Global Feature Importance

# Permutation importance (model-agnostic)
perm_imp = permutation_importance(model, X_test, y_test, n_repeats=10, random_state=42)

importance_df = pd.DataFrame({
    'feature': X_test.columns,
    'importance_mean': perm_imp.importances_mean,
    'importance_std': perm_imp.importances_std
}).sort_values('importance_mean', ascending=False)

print("Permutation Feature Importance:")
print(importance_df.to_string(index=False))

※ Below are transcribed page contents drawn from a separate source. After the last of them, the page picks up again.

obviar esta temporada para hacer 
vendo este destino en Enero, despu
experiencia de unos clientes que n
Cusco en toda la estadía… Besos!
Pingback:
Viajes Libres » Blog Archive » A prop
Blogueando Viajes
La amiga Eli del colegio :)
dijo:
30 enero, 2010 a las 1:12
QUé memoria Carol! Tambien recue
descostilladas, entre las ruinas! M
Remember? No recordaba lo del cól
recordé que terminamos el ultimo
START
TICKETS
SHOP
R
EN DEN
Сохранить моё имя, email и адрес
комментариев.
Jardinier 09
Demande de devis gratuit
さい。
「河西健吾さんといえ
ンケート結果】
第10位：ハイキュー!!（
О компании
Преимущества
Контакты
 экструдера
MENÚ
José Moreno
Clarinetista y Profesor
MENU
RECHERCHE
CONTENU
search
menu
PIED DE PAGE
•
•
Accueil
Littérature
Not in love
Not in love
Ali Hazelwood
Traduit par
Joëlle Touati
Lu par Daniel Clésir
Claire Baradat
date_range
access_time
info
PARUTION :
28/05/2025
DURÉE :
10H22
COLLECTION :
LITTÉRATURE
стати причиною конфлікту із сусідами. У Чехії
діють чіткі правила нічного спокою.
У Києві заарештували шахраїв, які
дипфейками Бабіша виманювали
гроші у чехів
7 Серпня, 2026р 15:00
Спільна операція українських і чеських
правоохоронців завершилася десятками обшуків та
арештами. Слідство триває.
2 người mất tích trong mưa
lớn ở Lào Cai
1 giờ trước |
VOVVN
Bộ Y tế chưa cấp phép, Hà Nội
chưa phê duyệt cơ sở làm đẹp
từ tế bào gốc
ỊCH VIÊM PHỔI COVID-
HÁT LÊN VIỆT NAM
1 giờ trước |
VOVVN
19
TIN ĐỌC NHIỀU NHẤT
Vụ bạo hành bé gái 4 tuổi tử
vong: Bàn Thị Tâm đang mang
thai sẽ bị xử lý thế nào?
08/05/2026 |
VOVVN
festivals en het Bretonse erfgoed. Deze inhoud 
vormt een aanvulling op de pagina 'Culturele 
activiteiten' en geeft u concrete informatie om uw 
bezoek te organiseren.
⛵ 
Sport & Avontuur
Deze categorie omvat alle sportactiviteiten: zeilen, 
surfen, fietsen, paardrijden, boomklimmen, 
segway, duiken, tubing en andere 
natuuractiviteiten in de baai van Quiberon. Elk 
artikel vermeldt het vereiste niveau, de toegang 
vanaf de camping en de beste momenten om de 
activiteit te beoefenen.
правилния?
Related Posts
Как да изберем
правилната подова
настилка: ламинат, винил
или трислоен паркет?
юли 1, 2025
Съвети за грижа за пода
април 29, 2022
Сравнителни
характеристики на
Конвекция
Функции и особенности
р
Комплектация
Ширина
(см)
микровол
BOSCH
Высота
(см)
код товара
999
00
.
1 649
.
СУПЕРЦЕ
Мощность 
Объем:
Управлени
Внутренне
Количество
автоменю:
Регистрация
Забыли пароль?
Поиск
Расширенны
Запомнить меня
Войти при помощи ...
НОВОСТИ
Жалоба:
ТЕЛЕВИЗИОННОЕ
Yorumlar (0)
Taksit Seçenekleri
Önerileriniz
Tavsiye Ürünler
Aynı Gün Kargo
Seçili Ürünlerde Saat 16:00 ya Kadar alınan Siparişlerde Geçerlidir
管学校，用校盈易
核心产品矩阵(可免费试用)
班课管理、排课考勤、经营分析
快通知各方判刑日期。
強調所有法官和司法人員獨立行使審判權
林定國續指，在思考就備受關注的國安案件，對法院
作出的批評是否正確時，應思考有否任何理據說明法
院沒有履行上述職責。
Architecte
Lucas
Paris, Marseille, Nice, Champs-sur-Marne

# Tree-specific importance
tree_imp = pd.Series(model.feature_importances_, index=X_test.columns).sort_values(ascending=False)
print("\nTree-based Feature Importance:")
print(tree_imp)

Counterfactual Explanations

def generate_counterfactual(model, instance, target_class, X_train, n_iterations=1000, learning_rate=0.1):
    """Generate counterfactual explanation: minimal change to flip prediction."""
    instance = instance.copy()
    original_pred = model.predict_proba(instance.values.reshape(1, -1))[0, target_class]
    
    # Start from instance
    cf = instance.values.copy()
    
    for _ in range(n_iterations):
        # Add small perturbation
        gradient = np.random.randn(*cf.shape) * 0.1
        
        # Only change features that move toward target
        candidate = cf + gradient
        new_pred = model.predict_proba(candidate.reshape(1, -1))[0, target_class]
        
        if new_pred > original_pred:
            cf = candidate
            original_pred = new_pred
    
    cf_instance = pd.Series(cf, index=instance.index)
    
    # What changed?
    changes = cf_instance - instance
    changed_features = changes[changes.abs() > 0.01]
    
    return cf_instance, changed_features

# Generate counterfactual for a denied application
denied_idx = X_test[X_test.apply(lambda row: model.predict_proba(row.values.reshape(1,-1))[0,1] < 0.5, axis=1)].index[0]
instance = X_test.loc[denied_idx]

cf, changes = generate_counterfactual(model, instance, target_class=1, X_train=X_train)
print(f"Original prediction: {model.predict_proba(instance.values.reshape(1,-1))[0,1]:.4f}")
print(f"Counterfactual prediction: {model.predict_proba(cf.values.reshape(1,-1))[0,1]:.4f}")
print(f"\nChanges needed:")
for feat, change in changes.items():
    print(f"  {feat}: {instance[feat]:.2f} → {cf[feat]:.2f}")

Model Cards

def create_model_card(model, X_test, y_test, model_name="Credit Scoring Model"):
    """Generate a model card for documentation."""
    y_pred = model.predict(X_test)
    y_prob = model.predict_proba(X_test)[:, 1]
    
    from sklearn.metrics import (
        accuracy_score, precision_score, recall_score, 
        f1_score, roc_auc_score, confusion_matrix
    )
    
    cm = confusion_matrix(y_test, y_pred)
    tn, fp, fn, tp = cm.ravel()
    
    card = f"""
# Model Card: {model_name}

## Model Details
- Type: {type(model).__name__}
- Features: {X_test.shape[1]}
- Training samples: Not specified

## Performance Metrics
- Accuracy: {accuracy_score(y_test, y_pred):.4f}
- Precision: {precision_score(y_test, y_pred):.4f}
- Recall: {recall_score(y_test, y_pred):.4f}
- F1 Score: {f1_score(y_test, y_pred):.4f}
- ROC-AUC: {roc_auc_score(y_test, y_prob):.4f}

## Confusion Matrix
- True Negatives: {tn}
- False Positives: {fp}
- False Negatives: {fn}
- True Positives: {tp}

## Fairness Considerations
- [ ] Tested across demographic groups
- [ ] No disparate impact detected
- [ ] Regular monitoring plan in place

## Limitations
- Model trained on historical data
- May not generalize to population shifts
- Requires periodic retraining

## Ethical Considerations
- Used for credit decisions
- Applicants can request explanation
- Human review available for edge cases
"""
    print(card)
    return card

card = create_model_card(model, X_test, y_test)

Best Practices

SHAP for global and local – the gold standard for tree models
LIME for model-agnostic – works with any model
Counterfactuals for actionability – tells users what to change
Partial dependence plots – show feature-response relationships
Document with model cards – transparency and accountability
Combine methods – no single explanation tells the whole story

Summary

Explainable AI builds trust and meets regulatory requirements. SHAP provides theoretically grounded explanations, LIME offers local approximations, and counterfactuals show actionable changes. Master these techniques to deploy models that are both accurate and transparent.